* TASK STATEMENT: Render the lines of the records below as a numbered list, starting with the line containing "list má právo účastnit" and continuing through the line containing "list zahraničí, především", with both of those included. Leave out any blank lines.

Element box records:

════════

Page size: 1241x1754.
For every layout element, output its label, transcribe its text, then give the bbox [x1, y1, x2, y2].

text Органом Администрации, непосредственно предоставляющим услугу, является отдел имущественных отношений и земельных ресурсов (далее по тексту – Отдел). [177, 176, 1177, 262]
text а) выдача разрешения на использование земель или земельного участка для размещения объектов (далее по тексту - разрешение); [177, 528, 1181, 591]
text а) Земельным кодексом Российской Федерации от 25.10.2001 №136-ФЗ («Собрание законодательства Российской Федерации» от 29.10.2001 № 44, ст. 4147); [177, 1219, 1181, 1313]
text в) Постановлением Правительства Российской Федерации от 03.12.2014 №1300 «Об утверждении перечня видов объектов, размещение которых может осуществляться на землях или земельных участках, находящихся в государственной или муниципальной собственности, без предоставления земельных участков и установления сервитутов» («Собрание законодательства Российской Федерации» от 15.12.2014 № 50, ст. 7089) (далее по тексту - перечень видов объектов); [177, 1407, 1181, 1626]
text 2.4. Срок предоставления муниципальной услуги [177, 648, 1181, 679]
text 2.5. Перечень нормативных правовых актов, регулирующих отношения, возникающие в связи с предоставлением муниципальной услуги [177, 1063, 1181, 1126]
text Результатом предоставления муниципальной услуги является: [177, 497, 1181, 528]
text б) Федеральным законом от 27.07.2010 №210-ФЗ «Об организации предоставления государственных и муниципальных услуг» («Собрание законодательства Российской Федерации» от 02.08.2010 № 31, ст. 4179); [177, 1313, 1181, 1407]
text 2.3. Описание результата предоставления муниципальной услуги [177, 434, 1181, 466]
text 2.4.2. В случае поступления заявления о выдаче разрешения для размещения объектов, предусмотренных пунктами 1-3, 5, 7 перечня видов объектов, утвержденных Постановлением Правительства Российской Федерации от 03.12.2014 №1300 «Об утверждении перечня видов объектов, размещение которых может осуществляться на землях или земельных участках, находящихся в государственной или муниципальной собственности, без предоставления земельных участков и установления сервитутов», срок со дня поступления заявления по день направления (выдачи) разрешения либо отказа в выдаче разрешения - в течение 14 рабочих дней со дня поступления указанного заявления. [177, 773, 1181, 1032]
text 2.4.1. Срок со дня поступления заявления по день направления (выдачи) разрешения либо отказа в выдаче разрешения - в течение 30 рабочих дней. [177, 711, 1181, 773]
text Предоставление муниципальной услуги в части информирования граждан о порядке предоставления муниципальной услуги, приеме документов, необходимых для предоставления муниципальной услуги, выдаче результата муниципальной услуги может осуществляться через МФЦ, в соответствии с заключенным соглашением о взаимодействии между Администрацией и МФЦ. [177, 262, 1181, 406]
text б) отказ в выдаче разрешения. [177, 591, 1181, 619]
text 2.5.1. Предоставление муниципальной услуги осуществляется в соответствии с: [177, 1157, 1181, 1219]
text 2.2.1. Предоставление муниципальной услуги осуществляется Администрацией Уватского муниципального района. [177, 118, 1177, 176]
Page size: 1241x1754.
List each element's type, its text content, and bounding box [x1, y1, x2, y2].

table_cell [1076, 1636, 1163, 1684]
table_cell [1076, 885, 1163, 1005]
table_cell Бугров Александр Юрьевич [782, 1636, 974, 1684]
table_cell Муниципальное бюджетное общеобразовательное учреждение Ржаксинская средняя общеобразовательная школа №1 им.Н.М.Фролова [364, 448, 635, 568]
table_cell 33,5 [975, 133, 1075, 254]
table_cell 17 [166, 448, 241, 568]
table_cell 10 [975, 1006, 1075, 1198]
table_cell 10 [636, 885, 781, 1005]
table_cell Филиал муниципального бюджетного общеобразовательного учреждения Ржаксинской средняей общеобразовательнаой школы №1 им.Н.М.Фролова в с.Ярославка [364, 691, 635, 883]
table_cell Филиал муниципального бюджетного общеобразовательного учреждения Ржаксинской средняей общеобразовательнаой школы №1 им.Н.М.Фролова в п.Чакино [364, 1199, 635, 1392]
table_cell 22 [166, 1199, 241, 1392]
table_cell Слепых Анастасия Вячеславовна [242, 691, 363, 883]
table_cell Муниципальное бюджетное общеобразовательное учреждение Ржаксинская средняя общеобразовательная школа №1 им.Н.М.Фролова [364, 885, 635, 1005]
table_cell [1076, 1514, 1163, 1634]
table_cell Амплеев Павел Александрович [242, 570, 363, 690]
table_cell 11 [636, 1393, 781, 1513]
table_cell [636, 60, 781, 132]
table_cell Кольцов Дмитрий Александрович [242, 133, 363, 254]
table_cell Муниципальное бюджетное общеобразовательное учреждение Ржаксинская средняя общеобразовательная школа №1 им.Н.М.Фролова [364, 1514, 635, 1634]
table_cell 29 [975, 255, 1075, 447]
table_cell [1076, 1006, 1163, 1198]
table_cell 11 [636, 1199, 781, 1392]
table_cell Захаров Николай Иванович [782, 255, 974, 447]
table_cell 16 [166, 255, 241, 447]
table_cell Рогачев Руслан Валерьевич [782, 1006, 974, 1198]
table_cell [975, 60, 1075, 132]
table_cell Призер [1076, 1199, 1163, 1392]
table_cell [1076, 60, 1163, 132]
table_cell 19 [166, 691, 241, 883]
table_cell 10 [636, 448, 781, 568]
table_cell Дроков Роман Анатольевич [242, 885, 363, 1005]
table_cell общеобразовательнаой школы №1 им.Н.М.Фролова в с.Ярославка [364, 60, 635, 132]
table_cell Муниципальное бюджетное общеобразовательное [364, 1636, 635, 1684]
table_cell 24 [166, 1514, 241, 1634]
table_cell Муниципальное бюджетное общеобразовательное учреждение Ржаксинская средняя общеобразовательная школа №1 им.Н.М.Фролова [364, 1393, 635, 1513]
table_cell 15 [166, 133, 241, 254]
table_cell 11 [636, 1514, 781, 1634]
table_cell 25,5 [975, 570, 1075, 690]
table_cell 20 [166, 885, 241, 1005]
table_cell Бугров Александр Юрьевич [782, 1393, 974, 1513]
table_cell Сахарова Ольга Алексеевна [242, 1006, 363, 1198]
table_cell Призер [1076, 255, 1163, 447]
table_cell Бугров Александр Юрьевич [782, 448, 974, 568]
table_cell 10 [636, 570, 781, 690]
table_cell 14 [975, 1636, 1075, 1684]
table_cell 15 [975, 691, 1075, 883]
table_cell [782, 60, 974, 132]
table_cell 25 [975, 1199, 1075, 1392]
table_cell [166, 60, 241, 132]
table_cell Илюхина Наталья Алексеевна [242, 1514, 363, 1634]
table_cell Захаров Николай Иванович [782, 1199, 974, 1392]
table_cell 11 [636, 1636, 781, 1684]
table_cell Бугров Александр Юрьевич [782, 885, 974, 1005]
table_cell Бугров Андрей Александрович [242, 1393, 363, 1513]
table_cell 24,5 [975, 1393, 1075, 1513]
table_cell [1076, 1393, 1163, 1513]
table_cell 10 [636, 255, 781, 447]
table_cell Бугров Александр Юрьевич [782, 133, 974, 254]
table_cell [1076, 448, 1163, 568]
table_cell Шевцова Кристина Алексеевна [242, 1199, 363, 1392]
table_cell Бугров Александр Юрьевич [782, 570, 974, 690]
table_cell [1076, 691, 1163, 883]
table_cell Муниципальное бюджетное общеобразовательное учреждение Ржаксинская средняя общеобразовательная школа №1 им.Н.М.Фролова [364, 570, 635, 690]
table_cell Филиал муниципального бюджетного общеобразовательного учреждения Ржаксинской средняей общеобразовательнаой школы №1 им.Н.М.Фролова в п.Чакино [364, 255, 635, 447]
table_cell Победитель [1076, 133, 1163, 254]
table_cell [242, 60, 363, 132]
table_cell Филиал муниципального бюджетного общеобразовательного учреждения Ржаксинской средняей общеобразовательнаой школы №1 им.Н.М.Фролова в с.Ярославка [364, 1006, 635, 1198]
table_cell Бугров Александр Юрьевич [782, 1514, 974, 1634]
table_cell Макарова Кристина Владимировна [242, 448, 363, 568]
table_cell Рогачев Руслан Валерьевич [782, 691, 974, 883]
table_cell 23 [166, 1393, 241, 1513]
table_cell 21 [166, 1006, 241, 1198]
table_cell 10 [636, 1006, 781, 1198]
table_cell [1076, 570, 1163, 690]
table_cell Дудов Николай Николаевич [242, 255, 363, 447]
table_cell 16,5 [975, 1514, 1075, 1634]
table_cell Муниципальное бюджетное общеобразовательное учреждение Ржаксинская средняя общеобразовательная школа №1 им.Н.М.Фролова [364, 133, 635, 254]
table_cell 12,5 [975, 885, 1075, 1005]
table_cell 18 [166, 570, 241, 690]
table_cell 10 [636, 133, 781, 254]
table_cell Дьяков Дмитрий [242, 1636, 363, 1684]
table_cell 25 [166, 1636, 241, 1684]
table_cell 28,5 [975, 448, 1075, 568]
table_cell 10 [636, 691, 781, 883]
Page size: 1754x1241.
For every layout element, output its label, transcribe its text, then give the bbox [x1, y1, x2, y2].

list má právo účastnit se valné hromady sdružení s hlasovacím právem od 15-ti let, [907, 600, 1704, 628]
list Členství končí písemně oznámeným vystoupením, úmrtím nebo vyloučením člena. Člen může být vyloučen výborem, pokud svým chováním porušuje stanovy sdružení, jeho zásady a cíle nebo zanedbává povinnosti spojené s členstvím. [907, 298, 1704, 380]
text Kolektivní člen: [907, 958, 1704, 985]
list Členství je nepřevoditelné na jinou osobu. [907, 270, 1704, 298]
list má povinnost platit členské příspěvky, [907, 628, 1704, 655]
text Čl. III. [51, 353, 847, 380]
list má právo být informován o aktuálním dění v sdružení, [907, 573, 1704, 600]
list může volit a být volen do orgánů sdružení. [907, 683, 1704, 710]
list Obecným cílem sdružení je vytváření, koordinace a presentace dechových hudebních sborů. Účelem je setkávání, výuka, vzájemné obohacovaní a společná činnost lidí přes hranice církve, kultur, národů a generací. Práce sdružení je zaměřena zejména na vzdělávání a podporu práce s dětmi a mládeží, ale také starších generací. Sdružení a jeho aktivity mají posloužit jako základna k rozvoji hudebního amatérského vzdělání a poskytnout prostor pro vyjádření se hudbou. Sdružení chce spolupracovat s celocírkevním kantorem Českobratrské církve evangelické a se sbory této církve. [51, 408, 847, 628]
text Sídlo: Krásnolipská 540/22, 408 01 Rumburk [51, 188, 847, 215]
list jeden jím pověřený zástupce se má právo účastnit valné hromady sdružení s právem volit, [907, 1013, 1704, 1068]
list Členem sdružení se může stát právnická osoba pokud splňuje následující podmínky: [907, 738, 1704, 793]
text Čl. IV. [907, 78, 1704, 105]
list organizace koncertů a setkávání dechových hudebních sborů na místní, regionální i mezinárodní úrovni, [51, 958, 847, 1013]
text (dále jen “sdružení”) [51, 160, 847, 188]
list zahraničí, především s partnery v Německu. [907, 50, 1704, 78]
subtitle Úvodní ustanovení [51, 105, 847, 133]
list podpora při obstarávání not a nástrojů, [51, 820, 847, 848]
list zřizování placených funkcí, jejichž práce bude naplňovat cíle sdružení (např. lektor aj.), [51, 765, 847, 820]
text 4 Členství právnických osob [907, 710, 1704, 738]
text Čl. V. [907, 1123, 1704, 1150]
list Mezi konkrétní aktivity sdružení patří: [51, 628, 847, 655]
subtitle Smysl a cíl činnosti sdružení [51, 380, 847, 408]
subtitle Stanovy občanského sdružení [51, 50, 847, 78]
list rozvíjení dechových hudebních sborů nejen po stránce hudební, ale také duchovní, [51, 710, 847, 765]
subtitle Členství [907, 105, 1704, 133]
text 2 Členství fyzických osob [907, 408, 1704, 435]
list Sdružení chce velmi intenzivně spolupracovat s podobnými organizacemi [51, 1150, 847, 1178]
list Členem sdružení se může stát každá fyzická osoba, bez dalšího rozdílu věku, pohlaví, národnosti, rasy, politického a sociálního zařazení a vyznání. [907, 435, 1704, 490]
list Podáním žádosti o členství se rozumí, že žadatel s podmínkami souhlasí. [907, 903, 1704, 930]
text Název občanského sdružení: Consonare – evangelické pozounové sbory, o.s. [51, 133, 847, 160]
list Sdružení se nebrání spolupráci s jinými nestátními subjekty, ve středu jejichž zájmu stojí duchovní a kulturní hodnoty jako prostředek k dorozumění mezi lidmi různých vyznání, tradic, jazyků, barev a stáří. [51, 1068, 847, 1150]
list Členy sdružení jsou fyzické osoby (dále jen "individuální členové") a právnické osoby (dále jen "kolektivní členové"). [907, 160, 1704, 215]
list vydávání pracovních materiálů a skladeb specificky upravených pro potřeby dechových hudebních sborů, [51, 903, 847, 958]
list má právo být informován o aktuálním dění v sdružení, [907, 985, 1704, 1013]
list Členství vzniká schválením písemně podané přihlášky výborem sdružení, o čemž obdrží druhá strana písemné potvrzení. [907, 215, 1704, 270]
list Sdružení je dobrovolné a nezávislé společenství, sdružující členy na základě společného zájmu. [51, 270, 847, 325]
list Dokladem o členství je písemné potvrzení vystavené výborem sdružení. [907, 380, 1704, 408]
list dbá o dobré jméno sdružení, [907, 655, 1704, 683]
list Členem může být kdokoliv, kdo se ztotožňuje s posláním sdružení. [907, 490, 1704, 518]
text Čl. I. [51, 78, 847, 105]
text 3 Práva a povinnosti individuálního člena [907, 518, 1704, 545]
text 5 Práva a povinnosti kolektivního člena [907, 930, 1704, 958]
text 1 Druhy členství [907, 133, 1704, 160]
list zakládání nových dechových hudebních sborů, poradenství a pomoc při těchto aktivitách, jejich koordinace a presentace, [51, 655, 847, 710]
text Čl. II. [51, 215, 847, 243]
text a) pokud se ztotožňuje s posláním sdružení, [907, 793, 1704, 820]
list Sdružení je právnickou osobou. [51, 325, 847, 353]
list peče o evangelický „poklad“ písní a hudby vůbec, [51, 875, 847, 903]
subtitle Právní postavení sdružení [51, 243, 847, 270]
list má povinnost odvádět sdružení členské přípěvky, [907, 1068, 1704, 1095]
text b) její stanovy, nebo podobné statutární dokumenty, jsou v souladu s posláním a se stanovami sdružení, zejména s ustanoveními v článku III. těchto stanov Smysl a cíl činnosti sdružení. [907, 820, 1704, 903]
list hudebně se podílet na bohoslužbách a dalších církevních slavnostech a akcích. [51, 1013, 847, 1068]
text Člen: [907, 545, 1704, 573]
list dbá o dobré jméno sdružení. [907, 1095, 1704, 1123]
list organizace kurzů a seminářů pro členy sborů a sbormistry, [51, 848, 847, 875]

════════

* OUTPUT:
1. list má právo účastnit se valné hromady sdružení s hlasovacím právem od 15-ti let, [907, 600, 1704, 628]
2. list Členství končí písemně oznámeným vystoupením, úmrtím nebo vyloučením člena. Člen může být vyloučen výborem, pokud svým chováním porušuje stanovy sdružení, jeho zásady a cíle nebo zanedbává povinnosti spojené s členstvím. [907, 298, 1704, 380]
3. text Kolektivní člen: [907, 958, 1704, 985]
4. list Členství je nepřevoditelné na jinou osobu. [907, 270, 1704, 298]
5. list má povinnost platit členské příspěvky, [907, 628, 1704, 655]
6. text Čl. III. [51, 353, 847, 380]
7. list má právo být informován o aktuálním dění v sdružení, [907, 573, 1704, 600]
8. list může volit a být volen do orgánů sdružení. [907, 683, 1704, 710]
9. list Obecným cílem sdružení je vytváření, koordinace a presentace dechových hudebních sborů. Účelem je setkávání, výuka, vzájemné obohacovaní a společná činnost lidí přes hranice církve, kultur, národů a generací. Práce sdružení je zaměřena zejména na vzdělávání a podporu práce s dětmi a mládeží, ale také starších generací. Sdružení a jeho aktivity mají posloužit jako základna k rozvoji hudebního amatérského vzdělání a poskytnout prostor pro vyjádření se hudbou. Sdružení chce spolupracovat s celocírkevním kantorem Českobratrské církve evangelické a se sbory této církve. [51, 408, 847, 628]
10. text Sídlo: Krásnolipská 540/22, 408 01 Rumburk [51, 188, 847, 215]
11. list jeden jím pověřený zástupce se má právo účastnit valné hromady sdružení s právem volit, [907, 1013, 1704, 1068]
12. list Členem sdružení se může stát právnická osoba pokud splňuje následující podmínky: [907, 738, 1704, 793]
13. text Čl. IV. [907, 78, 1704, 105]
14. list organizace koncertů a setkávání dechových hudebních sborů na místní, regionální i mezinárodní úrovni, [51, 958, 847, 1013]
15. text (dále jen “sdružení”) [51, 160, 847, 188]
16. list zahraničí, především s partnery v Německu. [907, 50, 1704, 78]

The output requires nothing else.